La reforma del estado del bienestar
El estado del bienestar va a sufrir en los próximos años una profunda reforma, debido a los fuertes déficits fiscales y al envejecimiento de la población. Al mismo tiempo, se está gestando un cambio en la forma de entender el gobierno por la ciudadanía que exigirá nuevos modelos de participación de la sociedad civil en la vida pública.
- El número de personas mayores de 65 años superará en 2045 al que menores de 15 años por primera vez en el mundo. Este hecho ya se produjo en 1998 en el ámbito de los países desarrollados, mucho más envejecidos.
- Las personas mayores de 60 años representaban el 8% de la población mundial en 1950; el 11% en 2009; y se espera que esta cifra alcance el 22% en 2050.
- Los retos sanitarios mundiales serán de gran magnitud, con una población mayor de 60 años de más de 2000 millones de personas en 2050, frente a 650 millones en 2010.
- El envejecimiento de la población y el fuerte desequilibrio entre ingresos y gastos públicos en los países desarrollados conducirán a reformas profundas del estado del bienestar, uno de los mayores logros del siglo XX.
- Un ejemplo: en los Presupuestos Generales del Estado 2013 de España, la amortización e intereses de la deuda y la aportación para pensiones y desempleo representará casi un 60% del gasto total comprometido.
- En los próximos años, se aprobarán políticas fiscales y monetarias heterodoxas. La mayoría de los países desarrollados deberá combinar fórmulas de reducción del gasto y subidas de impuestos para poder hacer frente a los fuertes déficits acumulados.
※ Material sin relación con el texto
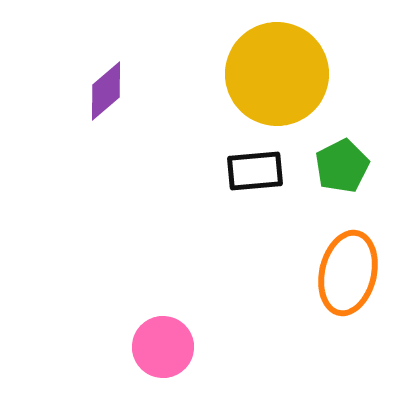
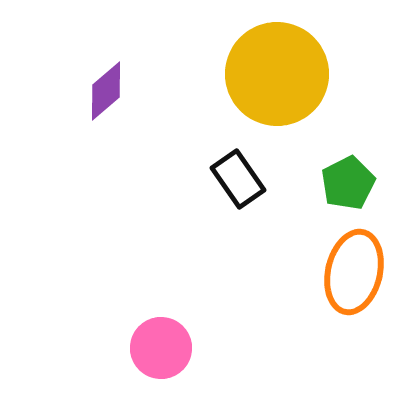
green pentagon: moved 6 px right, 17 px down
black rectangle: moved 17 px left, 8 px down; rotated 60 degrees clockwise
orange ellipse: moved 6 px right, 1 px up
pink circle: moved 2 px left, 1 px down
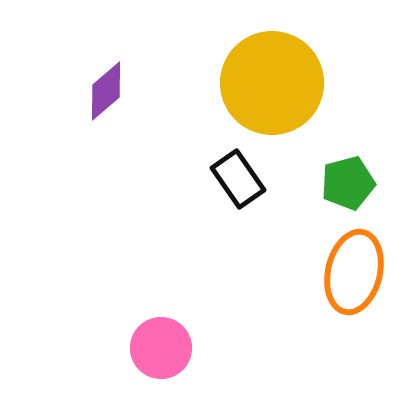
yellow circle: moved 5 px left, 9 px down
green pentagon: rotated 12 degrees clockwise
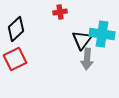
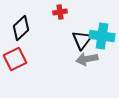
black diamond: moved 5 px right, 1 px up
cyan cross: moved 2 px down
gray arrow: rotated 75 degrees clockwise
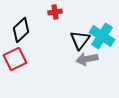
red cross: moved 5 px left
black diamond: moved 2 px down
cyan cross: rotated 25 degrees clockwise
black triangle: moved 2 px left
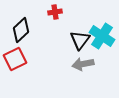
gray arrow: moved 4 px left, 5 px down
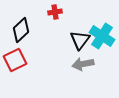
red square: moved 1 px down
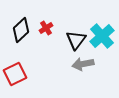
red cross: moved 9 px left, 16 px down; rotated 24 degrees counterclockwise
cyan cross: rotated 15 degrees clockwise
black triangle: moved 4 px left
red square: moved 14 px down
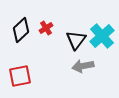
gray arrow: moved 2 px down
red square: moved 5 px right, 2 px down; rotated 15 degrees clockwise
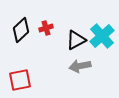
red cross: rotated 16 degrees clockwise
black triangle: rotated 25 degrees clockwise
gray arrow: moved 3 px left
red square: moved 4 px down
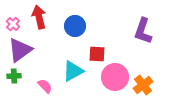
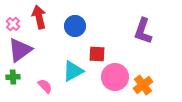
green cross: moved 1 px left, 1 px down
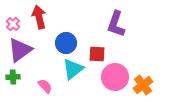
blue circle: moved 9 px left, 17 px down
purple L-shape: moved 27 px left, 7 px up
cyan triangle: moved 2 px up; rotated 10 degrees counterclockwise
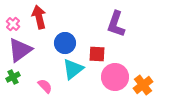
blue circle: moved 1 px left
green cross: rotated 24 degrees counterclockwise
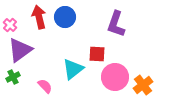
pink cross: moved 3 px left, 1 px down
blue circle: moved 26 px up
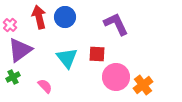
purple L-shape: rotated 136 degrees clockwise
cyan triangle: moved 6 px left, 11 px up; rotated 30 degrees counterclockwise
pink circle: moved 1 px right
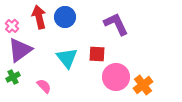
pink cross: moved 2 px right, 1 px down
pink semicircle: moved 1 px left
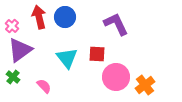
green cross: rotated 24 degrees counterclockwise
orange cross: moved 2 px right
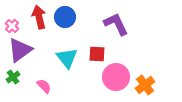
green cross: rotated 16 degrees clockwise
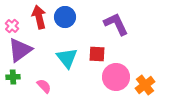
green cross: rotated 32 degrees clockwise
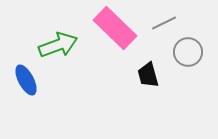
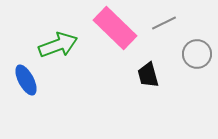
gray circle: moved 9 px right, 2 px down
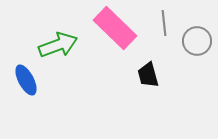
gray line: rotated 70 degrees counterclockwise
gray circle: moved 13 px up
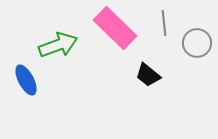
gray circle: moved 2 px down
black trapezoid: rotated 36 degrees counterclockwise
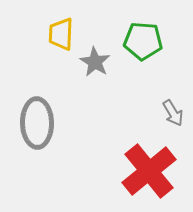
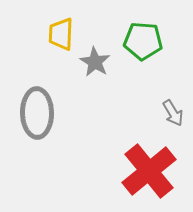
gray ellipse: moved 10 px up
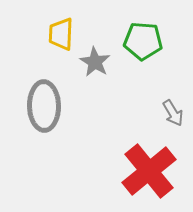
gray ellipse: moved 7 px right, 7 px up
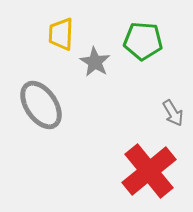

- El alargamiento de la esperanza de vida y la insostenibilidad del sistema público de pensiones conducirán a un retraso de la edad de jubilación. En 2050 será normal trabajar hasta los 72-75 años.
- Las pensiones medias serán más bajas, debido a una disminución del importe máximo de las pensiones públicas y a la fijación de una pensión mínima de subsistencia.
- Se producirán cambios globales en los sistemas de pensiones, sustituyendo progresivamente aquellos totalmente públicos, por sistemas mixtos público-privados de capitalización voluntaria.
- Se prevén cambios globales en el estatuto de los empleados públicos, modificándose los sistemas de acceso y remuneración. Los puestos de los funcionarios perderán su carácter de inamovilidad y su retribución será variable en función de su aportación.
- En los próximos años, se incrementarán las subcontrataciones y las colaboraciones público-privadas, mediante las que los gobiernos buscarán mejorar la eficiencia y la flexibilidad, tanto en inversiones como en la gestión de los servicios públicos.
- La presión global conducirá a una demanda de mayor democracia y participación ciudadana. Mientras en 1950 sólo existían en el mundo 22 países con democracia formal, en 2012 son 120 los países con forma de gobierno democrática.
- La pérdida de credibilidad de partidos políticos tradicionales provocará cambios en su funcionamiento y en los sistemas de representación, tales como demanda de listas abiertas, circunscripciones más reducidas y ejercicio de mayor control por parte de los votantes.
- La sociedad civil se organizará en grupos de presión con creciente poder de influencia y participación en la vida pública, demandando cada vez más el establecimiento de mecanismos de control del gobierno y una mayor transparencia.